Yıl 2023…, aynı insanlar ama farklı bir toplum oluştu. Dünya, kamu-özel sektör işbirliklerinin kârla değil kamu çıkarıyla yürütülmesini sağlayan "yeni bir normali" kucakladı. Şirketler, hissedarlara öncelik vermek yerine tüm paydaşlara değer veriyor ve finansallaşma yerini işçilere, teknolojiye ve sürdürülebilirliğe yapılan yatırımlara bıraktı.Bugün en değerli vatandaşlarımızın sağlık ve sosyal bakım, eğitim, toplu taşıma, süpermarketler ve teslimat hizmetlerinde çalışanlar olduğunun farkındayız. Güvencesiz çalışmayı sona erdirerek ve kamu kurumlarımızı uygun şekilde finanse ederek, toplumumuzu bir arada tutanlara değer veriyoruz ve gelecek krizler için sivil altyapımızı güçlendiriyoruz.

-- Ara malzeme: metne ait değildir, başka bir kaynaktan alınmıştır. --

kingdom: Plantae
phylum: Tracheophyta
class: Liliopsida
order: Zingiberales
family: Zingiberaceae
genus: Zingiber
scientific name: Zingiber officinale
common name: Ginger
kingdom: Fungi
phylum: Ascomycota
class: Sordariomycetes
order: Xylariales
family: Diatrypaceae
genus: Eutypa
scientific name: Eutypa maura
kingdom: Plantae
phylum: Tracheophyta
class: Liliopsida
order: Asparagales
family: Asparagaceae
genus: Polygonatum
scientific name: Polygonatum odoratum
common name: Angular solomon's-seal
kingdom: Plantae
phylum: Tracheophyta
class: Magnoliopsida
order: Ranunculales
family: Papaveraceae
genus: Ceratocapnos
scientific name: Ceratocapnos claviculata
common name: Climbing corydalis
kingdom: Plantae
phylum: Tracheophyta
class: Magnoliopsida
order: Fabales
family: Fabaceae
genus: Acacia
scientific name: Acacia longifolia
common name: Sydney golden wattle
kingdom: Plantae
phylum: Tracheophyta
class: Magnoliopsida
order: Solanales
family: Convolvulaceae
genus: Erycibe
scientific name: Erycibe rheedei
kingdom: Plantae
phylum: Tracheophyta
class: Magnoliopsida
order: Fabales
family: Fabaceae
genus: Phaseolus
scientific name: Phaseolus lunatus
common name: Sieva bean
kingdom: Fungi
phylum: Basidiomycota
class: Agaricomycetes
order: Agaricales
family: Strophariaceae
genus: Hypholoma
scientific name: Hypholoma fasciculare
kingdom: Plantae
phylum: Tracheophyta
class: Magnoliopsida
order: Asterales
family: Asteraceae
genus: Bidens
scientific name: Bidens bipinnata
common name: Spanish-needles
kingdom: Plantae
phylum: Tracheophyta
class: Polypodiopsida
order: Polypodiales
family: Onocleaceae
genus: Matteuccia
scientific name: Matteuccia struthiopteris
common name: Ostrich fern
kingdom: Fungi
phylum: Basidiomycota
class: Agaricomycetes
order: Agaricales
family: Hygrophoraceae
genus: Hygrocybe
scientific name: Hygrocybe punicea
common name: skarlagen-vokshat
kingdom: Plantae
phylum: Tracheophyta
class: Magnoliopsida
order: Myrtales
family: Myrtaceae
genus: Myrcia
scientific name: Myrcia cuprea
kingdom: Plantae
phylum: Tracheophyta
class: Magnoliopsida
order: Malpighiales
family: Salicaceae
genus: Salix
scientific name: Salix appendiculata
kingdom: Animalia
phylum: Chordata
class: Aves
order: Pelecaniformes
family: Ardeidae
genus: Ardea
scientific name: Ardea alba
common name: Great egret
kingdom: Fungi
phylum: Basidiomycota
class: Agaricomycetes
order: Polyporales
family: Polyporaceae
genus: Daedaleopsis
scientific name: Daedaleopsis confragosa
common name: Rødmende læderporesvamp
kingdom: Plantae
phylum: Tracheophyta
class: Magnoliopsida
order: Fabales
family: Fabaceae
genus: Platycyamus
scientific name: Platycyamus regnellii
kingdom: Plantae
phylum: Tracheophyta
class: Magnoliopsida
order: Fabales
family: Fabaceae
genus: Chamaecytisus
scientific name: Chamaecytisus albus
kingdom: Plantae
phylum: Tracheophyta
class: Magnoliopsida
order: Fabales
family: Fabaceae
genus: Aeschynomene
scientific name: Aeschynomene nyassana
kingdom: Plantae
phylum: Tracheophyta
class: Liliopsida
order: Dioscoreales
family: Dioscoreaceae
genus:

Yazarın öngörüleri böyle. Tüm bu yazılanlar olur mu? Bugünden bilmek mümkün değil. Ancak dünyanın gidişatının bu yönde olduğu bir gerçek. Sıkıntılı ekonomimizin süratle düzelmesi gerekli. Ülkemizin başta hukuk, eğitim, sağlık, tarım ve ekonomi olmak üzere sözde değil, uygulamada gerçek reformlara ihtiyacı var. Hayatın her alanında geleceği yakalamak bu günkü reformlara ve inovasyona bağlı. Umarım 2021 bu anlamda bizim yılımız olur.
Bu vesileyle tüm okurlarımızın yeni yılını kutlar, yeni yılın sizlere, sevdiklerinize, ulusumuza sağlık, huzur, mutluluk ve bol kazanç getirmesini dilerim.